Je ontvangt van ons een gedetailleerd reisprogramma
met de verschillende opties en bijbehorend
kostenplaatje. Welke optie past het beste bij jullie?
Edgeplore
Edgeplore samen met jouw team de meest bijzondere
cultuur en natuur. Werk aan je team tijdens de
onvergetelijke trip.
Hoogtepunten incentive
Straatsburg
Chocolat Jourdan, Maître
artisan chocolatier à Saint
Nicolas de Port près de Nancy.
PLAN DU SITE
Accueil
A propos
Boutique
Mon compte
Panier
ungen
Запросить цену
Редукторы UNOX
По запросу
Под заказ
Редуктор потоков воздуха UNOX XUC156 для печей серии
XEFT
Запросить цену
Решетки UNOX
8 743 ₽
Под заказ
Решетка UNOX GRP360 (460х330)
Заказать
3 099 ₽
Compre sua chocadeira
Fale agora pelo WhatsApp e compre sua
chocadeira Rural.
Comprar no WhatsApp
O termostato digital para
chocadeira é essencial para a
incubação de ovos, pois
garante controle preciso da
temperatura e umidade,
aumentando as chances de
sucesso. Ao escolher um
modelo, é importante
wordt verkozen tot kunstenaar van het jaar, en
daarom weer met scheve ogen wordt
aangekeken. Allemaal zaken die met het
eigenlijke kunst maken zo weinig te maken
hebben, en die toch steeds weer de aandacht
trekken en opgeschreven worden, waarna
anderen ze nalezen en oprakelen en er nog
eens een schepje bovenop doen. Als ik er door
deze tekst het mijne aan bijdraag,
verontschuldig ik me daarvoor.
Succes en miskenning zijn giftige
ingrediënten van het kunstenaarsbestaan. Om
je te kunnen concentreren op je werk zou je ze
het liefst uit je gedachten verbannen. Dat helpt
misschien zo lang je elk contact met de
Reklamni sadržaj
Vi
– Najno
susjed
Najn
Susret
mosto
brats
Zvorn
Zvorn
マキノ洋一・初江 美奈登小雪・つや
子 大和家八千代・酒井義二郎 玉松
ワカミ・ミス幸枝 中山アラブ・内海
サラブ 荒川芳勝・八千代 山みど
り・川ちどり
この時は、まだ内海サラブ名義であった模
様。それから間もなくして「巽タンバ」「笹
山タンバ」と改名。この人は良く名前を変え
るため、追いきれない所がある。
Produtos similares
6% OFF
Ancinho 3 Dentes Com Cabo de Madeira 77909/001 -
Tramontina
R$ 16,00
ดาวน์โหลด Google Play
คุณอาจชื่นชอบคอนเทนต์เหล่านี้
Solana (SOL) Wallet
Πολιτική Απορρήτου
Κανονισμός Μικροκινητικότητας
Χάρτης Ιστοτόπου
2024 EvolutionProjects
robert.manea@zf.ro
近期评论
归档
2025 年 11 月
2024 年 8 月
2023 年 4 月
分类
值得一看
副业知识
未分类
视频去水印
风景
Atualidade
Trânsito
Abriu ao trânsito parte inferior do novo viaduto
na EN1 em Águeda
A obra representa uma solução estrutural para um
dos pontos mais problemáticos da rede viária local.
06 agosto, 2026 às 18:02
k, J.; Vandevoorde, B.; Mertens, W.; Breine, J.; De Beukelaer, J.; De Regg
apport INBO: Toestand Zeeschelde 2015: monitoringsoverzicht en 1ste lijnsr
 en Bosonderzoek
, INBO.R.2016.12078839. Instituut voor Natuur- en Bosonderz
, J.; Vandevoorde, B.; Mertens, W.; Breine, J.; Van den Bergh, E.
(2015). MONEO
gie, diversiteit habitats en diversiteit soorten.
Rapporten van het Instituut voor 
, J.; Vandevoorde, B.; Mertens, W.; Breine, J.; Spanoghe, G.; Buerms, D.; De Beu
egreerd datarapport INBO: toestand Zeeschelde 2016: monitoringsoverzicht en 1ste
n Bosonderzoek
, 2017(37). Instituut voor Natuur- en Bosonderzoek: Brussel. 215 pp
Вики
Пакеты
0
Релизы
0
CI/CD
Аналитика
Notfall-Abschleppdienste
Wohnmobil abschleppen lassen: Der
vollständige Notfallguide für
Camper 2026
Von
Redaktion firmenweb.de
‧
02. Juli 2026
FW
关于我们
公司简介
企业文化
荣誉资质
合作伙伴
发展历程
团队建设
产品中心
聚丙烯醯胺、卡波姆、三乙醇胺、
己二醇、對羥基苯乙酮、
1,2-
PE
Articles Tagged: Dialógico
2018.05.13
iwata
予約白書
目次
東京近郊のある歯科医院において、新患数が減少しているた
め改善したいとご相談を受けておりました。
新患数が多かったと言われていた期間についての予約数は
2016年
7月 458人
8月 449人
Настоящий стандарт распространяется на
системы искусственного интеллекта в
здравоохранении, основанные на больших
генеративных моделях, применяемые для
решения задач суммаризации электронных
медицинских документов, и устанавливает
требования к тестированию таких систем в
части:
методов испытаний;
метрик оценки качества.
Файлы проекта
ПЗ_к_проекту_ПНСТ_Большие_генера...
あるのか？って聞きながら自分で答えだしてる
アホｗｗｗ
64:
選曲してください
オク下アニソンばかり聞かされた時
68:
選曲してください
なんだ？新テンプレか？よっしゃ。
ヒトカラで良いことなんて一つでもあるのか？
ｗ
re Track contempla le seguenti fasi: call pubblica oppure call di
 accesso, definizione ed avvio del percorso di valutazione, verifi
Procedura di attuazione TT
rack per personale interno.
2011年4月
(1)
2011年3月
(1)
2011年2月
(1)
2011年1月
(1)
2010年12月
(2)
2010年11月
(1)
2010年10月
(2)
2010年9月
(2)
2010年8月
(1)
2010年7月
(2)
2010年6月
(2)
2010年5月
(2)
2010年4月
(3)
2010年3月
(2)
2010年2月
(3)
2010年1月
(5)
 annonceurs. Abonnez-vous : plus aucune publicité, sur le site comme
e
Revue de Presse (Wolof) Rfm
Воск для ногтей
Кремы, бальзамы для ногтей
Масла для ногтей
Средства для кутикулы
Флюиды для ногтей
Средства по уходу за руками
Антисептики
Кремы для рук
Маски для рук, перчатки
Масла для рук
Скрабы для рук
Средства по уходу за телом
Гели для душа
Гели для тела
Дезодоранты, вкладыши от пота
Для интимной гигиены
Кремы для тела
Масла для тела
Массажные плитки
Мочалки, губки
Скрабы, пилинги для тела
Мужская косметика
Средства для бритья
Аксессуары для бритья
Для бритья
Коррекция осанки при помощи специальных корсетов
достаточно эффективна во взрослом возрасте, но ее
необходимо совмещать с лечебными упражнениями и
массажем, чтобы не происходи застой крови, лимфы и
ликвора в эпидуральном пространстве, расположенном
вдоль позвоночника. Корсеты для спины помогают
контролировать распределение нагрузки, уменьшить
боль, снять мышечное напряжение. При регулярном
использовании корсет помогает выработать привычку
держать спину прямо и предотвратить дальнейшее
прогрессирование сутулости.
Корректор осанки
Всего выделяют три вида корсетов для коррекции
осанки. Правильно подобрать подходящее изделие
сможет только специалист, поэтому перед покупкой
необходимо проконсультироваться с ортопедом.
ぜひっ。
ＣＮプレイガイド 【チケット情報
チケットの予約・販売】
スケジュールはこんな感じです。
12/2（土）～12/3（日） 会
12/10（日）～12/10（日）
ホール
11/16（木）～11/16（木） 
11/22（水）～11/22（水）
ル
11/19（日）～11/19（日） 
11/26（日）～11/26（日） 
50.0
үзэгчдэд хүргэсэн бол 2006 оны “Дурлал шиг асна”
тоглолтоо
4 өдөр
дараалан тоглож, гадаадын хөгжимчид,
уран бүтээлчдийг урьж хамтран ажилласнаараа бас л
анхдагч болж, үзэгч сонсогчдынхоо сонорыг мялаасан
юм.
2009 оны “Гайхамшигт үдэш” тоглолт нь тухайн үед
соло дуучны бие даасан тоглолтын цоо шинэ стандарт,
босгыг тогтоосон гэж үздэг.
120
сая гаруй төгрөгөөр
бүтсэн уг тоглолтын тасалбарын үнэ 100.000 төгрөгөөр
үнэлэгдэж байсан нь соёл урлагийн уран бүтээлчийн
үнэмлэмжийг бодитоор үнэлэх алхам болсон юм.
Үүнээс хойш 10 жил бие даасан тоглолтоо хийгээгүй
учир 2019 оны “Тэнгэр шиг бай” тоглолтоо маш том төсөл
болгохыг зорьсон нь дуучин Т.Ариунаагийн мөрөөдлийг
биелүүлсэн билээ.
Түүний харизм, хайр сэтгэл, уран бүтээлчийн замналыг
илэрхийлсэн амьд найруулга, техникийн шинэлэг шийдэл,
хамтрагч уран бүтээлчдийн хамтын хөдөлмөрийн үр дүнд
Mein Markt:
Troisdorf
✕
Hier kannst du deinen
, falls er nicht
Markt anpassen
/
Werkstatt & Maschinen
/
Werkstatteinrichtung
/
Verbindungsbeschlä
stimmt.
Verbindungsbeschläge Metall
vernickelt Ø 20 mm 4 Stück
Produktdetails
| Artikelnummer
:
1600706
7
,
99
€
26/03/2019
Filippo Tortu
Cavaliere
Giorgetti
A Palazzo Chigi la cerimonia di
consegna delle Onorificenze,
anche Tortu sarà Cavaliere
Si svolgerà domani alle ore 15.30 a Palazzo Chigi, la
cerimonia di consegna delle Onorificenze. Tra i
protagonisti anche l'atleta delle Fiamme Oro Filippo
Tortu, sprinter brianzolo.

Task requirements:
From the records above, extract exactly and only the lines that begin at the line with "Для интимной гигиены" and stop after the line with "Коррекция осанки при".

Exercise result:
Для интимной гигиены
Кремы для тела
Масла для тела
Массажные плитки
Мочалки, губки
Скрабы, пилинги для тела
Мужская косметика
Средства для бритья
Аксессуары для бритья
Для бритья
Коррекция осанки при помощи специальных корсетов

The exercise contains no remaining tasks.